=== HOW TO COMPLETE THIS TASK ===
Once the line with "256 303 387" is found in the entries below, repeat it and each following line exactly, up to and including the line with "291 255 414". Add no other lines.

=== SOURCE RECORDS ===
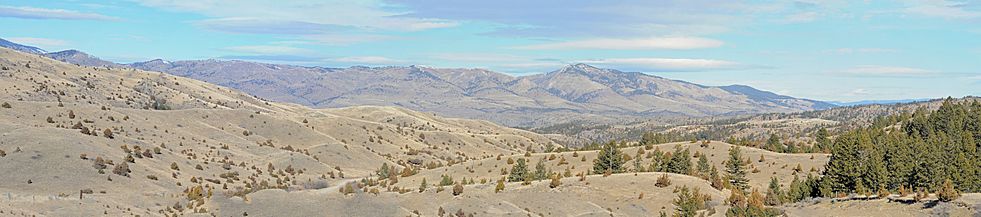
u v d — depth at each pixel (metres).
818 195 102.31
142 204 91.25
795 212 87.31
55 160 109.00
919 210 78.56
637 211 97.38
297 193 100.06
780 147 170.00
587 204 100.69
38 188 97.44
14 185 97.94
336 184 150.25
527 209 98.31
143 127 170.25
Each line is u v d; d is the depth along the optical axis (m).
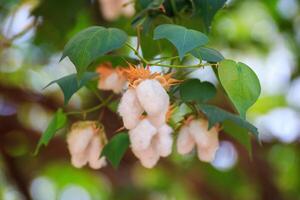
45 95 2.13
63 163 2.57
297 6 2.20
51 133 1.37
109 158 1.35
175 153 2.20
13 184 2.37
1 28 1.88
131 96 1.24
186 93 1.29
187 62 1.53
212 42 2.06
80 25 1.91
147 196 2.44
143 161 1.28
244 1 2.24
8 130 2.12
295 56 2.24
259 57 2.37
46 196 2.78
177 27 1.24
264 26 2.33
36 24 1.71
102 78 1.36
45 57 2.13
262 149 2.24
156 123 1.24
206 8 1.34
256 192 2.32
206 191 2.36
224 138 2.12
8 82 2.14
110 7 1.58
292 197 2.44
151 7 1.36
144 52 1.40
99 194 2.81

---

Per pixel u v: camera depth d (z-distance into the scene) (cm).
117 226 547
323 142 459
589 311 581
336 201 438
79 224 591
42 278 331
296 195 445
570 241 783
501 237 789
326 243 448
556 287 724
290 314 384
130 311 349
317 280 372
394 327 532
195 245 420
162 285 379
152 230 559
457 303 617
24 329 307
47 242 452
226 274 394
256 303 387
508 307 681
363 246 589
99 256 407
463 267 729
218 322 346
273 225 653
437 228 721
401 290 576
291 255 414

=== REPLY ===
256 303 387
508 307 681
363 246 589
99 256 407
463 267 729
218 322 346
273 225 653
437 228 721
401 290 576
291 255 414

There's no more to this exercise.